◆ Page excerpt
What's so good about working for your organisation?
- Ade McCormack
- 6 days ago
- 4 min read
The typical employer-employee relationship is adversarial in nature. It rarely comes to blows. It sometimes comes to lawyers. It always involves a contract.
Fair trade?
Work in many cases, particularly where Taylorism has left its mark, is an inhumane activity that requires the worker to unnaturally contort themselves into an industrial process, which they then repeat ad infinitum.
This might include quality control checks at a sex toy factory or staring into a spreadsheet trying to reconcile the chasmic divide that separates reality from the answer your boss is expecting. Each of these requires a suppression of our human nature in exchange for money.
Remote working
At the sadistic end of management, your boss adopts a sympathetic tone. She seems to care. Just keep in mind her job is to eliminate ‘conveyor belt friction’, not nurture future friendships.
At the compassionate end of management, the boss is typically cold and abrupt. She recognises that your humanity, and her own, are compromised. She cannot allow a relationship to form with you because that would take her deeper down the sociopathic path than necessary.
The job of management in the modern factory is to maximise return on resources, including the human ones.
The jig is up
Unlike my generation, who saw this power imbalance as intrinsic to work, many young people are not buying it. They have seen what a lifetime of process work did to their parents and they are not impressed.
At the top end, this includes the acquisition of a big house, shiny cars and an inability to savour the moment. Such people can be found at dinner parties trying to convince their fellow diners that their professional career meant something, and perhaps was even noble.
In essence it was a prolonged exercise in kowtowing to unreasonable bosses in order to keep their career on track. Perhaps the only ‘salve’ of this model was that they got to do the same to those that worked for them. This is what regeneration meant in the industrial era.

◆ Recorded data
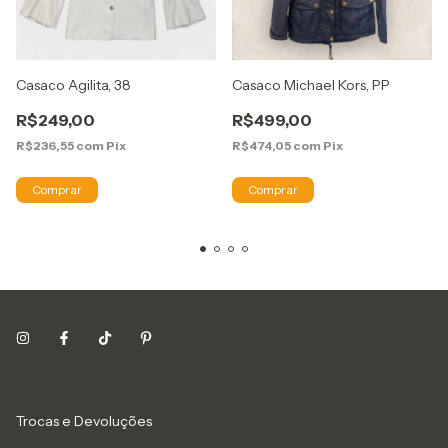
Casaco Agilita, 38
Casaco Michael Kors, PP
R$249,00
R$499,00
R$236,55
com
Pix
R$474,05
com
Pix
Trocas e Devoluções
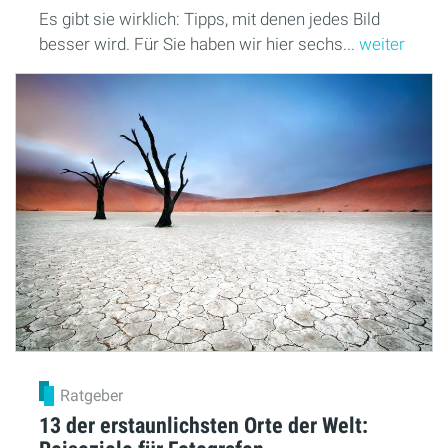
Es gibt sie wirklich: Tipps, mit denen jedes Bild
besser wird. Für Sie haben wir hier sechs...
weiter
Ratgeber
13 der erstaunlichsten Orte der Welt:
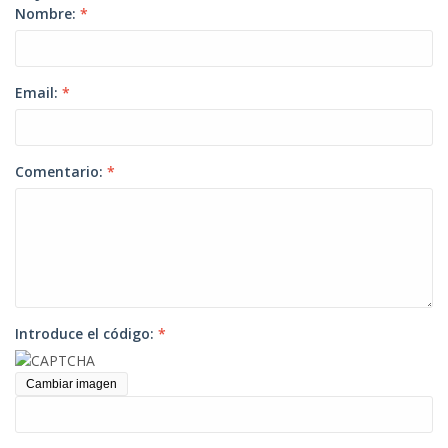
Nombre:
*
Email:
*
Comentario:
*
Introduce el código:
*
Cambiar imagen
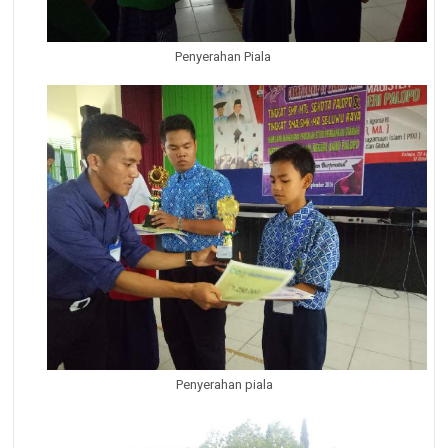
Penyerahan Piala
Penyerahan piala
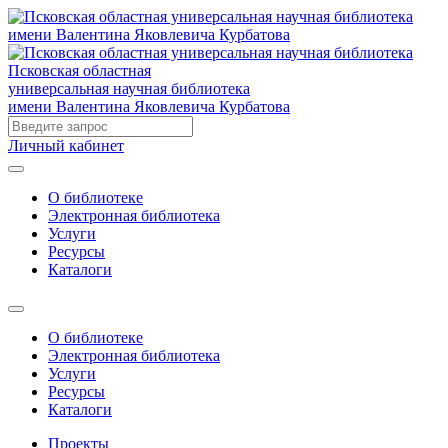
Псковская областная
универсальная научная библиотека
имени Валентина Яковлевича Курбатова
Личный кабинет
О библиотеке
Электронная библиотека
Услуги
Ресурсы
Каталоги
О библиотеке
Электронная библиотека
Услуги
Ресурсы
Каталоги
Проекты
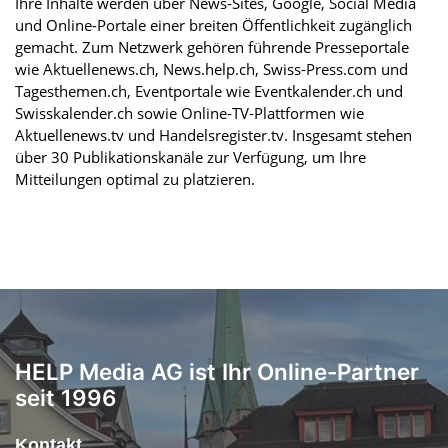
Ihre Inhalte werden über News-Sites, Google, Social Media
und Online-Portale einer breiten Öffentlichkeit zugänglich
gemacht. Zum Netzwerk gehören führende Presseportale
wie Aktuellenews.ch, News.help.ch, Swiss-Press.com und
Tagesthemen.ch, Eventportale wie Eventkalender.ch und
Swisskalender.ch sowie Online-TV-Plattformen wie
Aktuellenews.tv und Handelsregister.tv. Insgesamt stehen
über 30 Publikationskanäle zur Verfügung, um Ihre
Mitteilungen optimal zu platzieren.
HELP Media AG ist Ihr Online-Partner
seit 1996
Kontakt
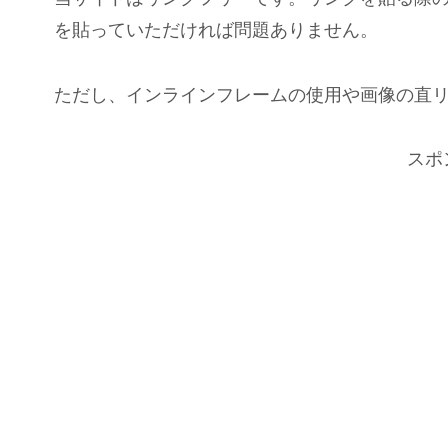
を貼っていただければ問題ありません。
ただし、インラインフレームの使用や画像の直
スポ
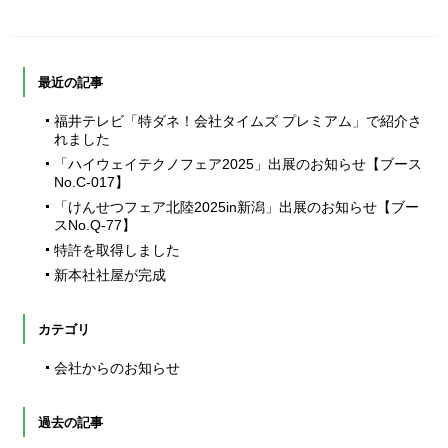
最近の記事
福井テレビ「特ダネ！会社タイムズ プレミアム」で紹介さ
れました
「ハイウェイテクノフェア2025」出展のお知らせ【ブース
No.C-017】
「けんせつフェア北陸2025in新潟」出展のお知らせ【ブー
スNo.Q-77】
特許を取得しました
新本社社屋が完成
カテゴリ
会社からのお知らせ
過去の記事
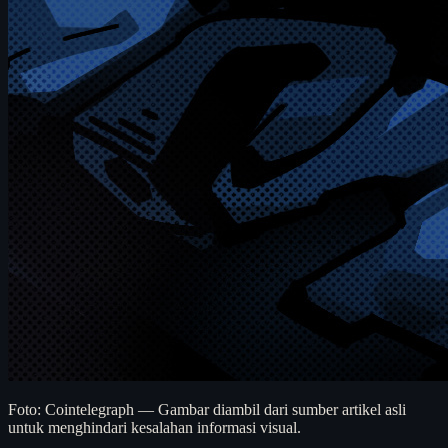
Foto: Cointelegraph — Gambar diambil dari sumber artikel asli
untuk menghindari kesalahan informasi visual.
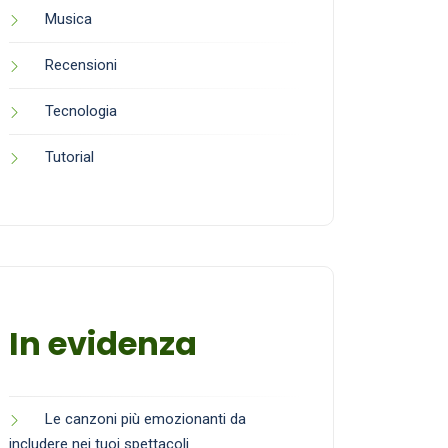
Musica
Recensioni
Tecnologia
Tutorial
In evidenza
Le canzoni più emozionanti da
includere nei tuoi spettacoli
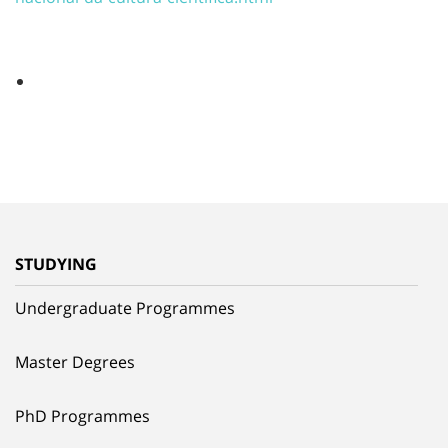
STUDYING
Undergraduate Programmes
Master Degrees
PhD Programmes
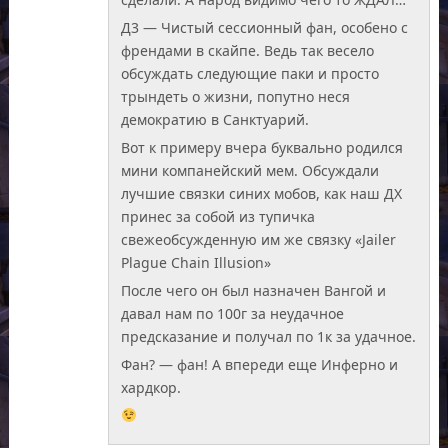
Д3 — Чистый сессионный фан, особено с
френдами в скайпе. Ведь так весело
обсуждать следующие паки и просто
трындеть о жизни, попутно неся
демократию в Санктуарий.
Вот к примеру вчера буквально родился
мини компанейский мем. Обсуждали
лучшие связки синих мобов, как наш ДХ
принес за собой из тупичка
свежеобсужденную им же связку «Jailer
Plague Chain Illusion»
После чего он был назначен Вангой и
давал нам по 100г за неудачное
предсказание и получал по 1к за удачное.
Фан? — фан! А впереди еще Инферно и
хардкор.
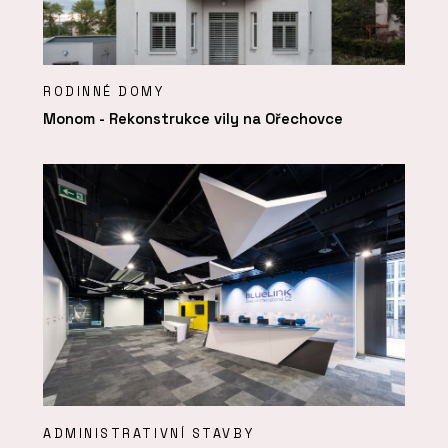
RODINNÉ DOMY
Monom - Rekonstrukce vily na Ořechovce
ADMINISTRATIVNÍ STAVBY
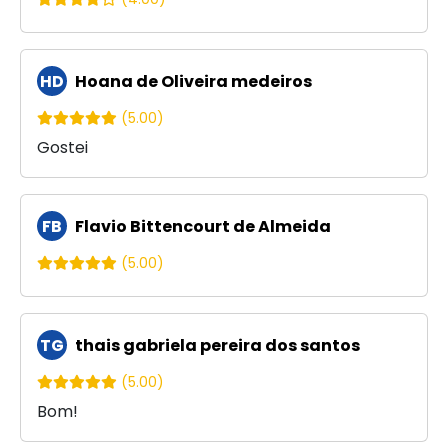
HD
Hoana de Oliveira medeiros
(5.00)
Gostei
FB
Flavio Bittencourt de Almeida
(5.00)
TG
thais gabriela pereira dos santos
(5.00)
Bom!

◆ Complete the following
(a) Read the statements below and, for each, say yes or no according to whether the article on employer-employee relationships supports it. Quote the exact words of the article that decide it.
(i) The employer-employee relationship always involves a contract.
(ii) At the compassionate end of management, the boss typically adopts a sympathetic tone.
(iii) Many young people accept the power imbalance as intrinsic to work.
(b) Write the next part of the article on employer-employee relationships, picking up after its final sentence.

◆ Responses
(a)
(i) Yes: "It always involves a contract."
(ii) No: "At the compassionate end of management, the boss is typically cold and abrupt."
(iii) No: "Unlike my generation, who saw this power imbalance as intrinsic to work, many young people are not buying it."

(b)
Careers are over
As I have covered elsewhere, whilst careers have been around for a very long time, they do not sit well with an increasingly disruptive world. Thanks to technological advances, my ambition to become a world-class database expert would have quickly led to a career cul-de-sac.
You could argue that in all professions there is and always will be an element of progression, eg. apprentice, journey man and master. Well let’s take a highly skilled job such as a heart surgeon. We are just a few years away from that role having the social status of a Kwikfit Tyre operative.
So what next?
Imagine a workplace where the management-employee relationship was not adversarial - where a win for either was a win for both and where the organisation capitalised on their employees’ humanity.
I have inferred such a model from studying many leading employers. They recognise that fundamentally they are in the cognition business. Cognition being the fuel that drives innovation (a well-established cure for chaos). Stressed people have less cognitive bandwidth and are thus less innovative. Being permitted to express your humanity at work is a surefire way to significantly calm the mind.
In such environments, the worker is perceived as a cognitive athlete rather than a process cog. The work environment is now a cognitive gymnasium where high performing athletes go to raise their game in the company of other high performers.
What was once a sociopathic boss is now a cognitive coach. Their skill lies in helping the athletes they coach improve their performance. To do that they need to create a psychologically safe space that enables the intimate conversations that reflect a healthy coach-athlete relationship.
Good at what?
But how does this play out in a post-career world? None of us know what lies ahead societally or professionally. The workplace will increasingly require the sort of person that has more in common with our scavenging ancestors than our white-collar parents.
Our mental, emotional and even physical capabilities will need to be more attuned. Such is the nature of innovating in an increasingly chaotic world.
So how will we then map meaning onto our professional lives? Well think of your career as less about becoming the master of something and more about mastering yourself.
Think intellectual elegance, emotional maturity and physical confidence. In many respects the best version of you is the most innovative version of you. Organisations will pay money for that.
Furry handcuffs?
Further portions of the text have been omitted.